No Time for Yoga


“Which of you here brush your teeth every day?”

I didn’t need to turn around to know that all hands were raised in the air.

“Who brushes twice a day?”

Most hands remained.

“Can anyone tell me why they brush their teeth every day?”

There was a momentary silence. This seemingly straightforward question provoked everyone in the room to think carefully. “Dental hygiene?” came the first response, nervously posed as a question in fear of giving the wrong answer. “Fresh breath?” “To prevent decay?” “Habit?” It was eventually agreed without doubt that we all habitually brush, without thinking, simply because we know it to be good for our teeth.

“Meditation is like brushing your teeth for the mind,” said Sean, then manager of Hariharalaya retreat centre in Cambodia. This simple statement instantly struck a chord with me and has remained at the forefront of my mind ever since. It was one of those moments where words jump out and make something suddenly seem so obvious; if we can find time each day to take care of our teeth, why is it so difficult to find time to look after our mind?

At this point, I had been meditating regularly for almost two years. I knew first-hand its abundant benefits, impacting not only on my thought patterns, but in turn on my behaviour and relationships with others. I had experienced improvements in my sleep, my creativity, my ability to focus. Despite all of this, I had never previously aligned meditation with mental health. Sean’s words instantly prompted me to reassess my perspective of yoga and I have never looked back.

Fast-forward a couple of years to my recent move to Portugal. Fresh from three months of travel and a yoga teacher training in India, I was under no illusion as to the benefits of this practice. Yet somehow, during this stressful period of upheaval and change, I was able to justify to myself repeatedly that I had "no time" for yoga. It was in fact, exactly what I needed; time and space to reflect and let go. Even during the most tumultuous anxiety, there is peace to be found lying dormant beneath.

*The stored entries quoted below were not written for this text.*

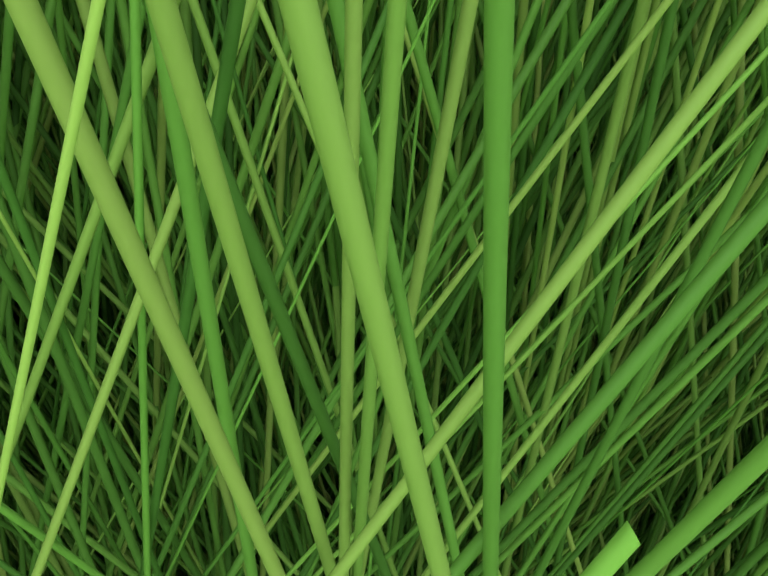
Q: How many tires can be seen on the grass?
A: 6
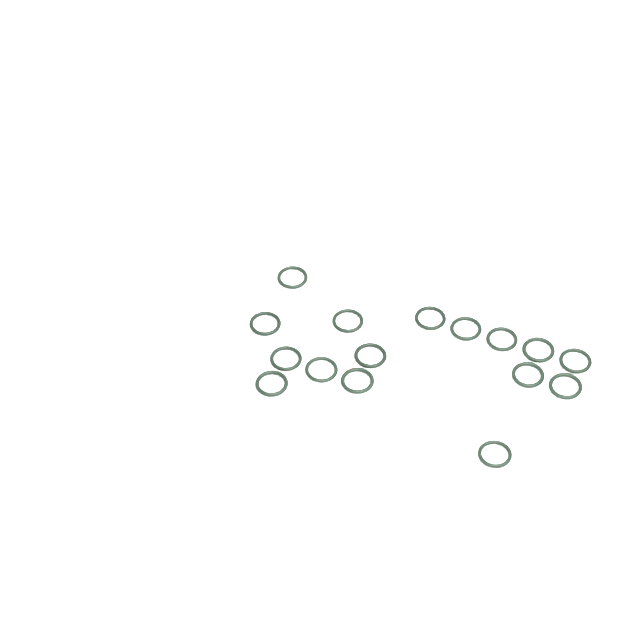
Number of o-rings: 16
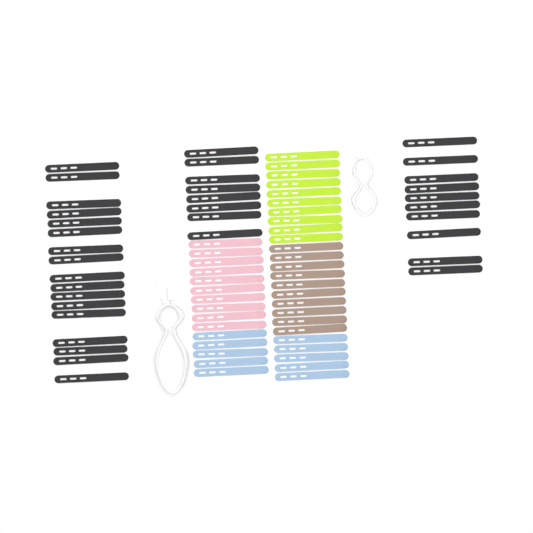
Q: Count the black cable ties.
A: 35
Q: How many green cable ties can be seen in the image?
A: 10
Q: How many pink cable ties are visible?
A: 10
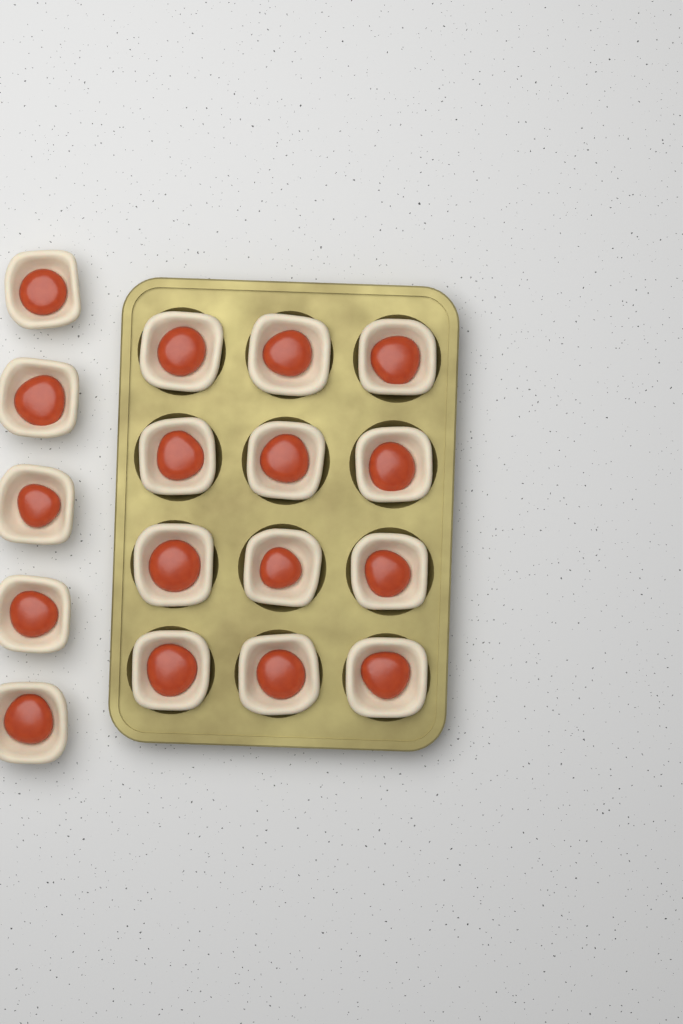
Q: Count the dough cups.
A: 17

Sadly, this can be difficult to remember in such times. Accessing it often requires overcoming hurdles of denial. This isn’t a new phenomenon for me, and certainly won’t be for the majority of those who practise yoga. No matter how much joy and peace and energy we know that it brings us, we go through times where it seems that there are simply not enough hours in the day. Times when yoga becomes part of a to-do list rather than part of the fabric of life.

Luckily, I remembered something. Under the canopy of the Cambodian jungle, Sean had asked one more question:

“What happens if you forget to brush your teeth one night? Do you wake up the next day and think ‘that’s it, I’m never brushing again’?”

 No. You pick up the toothbrush and carry on. This point has taken me a while longer to digest and acknowledge as the metaphor it was intended to be. Many of us are programmed to aim for perfection, giving up if we perceive that we are not going to achieve a 100% record or that we are not able to give something our absolute best. I’d be lying if I said this hasn’t ever applied to me.  Thankfully, I no longer let it apply to my yoga practice. In the wise words of Salvador Dali, “have no fear of perfection - you’ll never reach it.”

I am slowly coming to accept that it’s ok to miss a day on the mat. It’s even ok to miss a week! It makes no difference if there are 2 minutes or 2 hours to spare. It’s not about how many shapes you can contort your body into, or how many minutes you can sit still. It’s no problem to be exhausted or worried or preoccupied. In such lulls, I have learned to take a step back and remind myself why I started practising yoga in the first place. More often than not, remembering my intention brings me back to the mat even on the busiest of days.

After many years of practising yoga, only recently am I beginning to appreciate the meaning of living yoga. Of allowing it into every moment of the day, whether on or off the mat. Whether in downward dog or taking the dog for a walk. Of course, this doesn’t come easily. It takes dedication, practice and the humility to accept when you have wandered and bring yourself back, without beating yourself up. When you begin to bring the values of yoga into your everyday life, it doesn’t matter how much or how little time you have in a day. After all, one of yoga’s vital lessons is to be at peace with what is, exactly as it is. No matter how imperfect.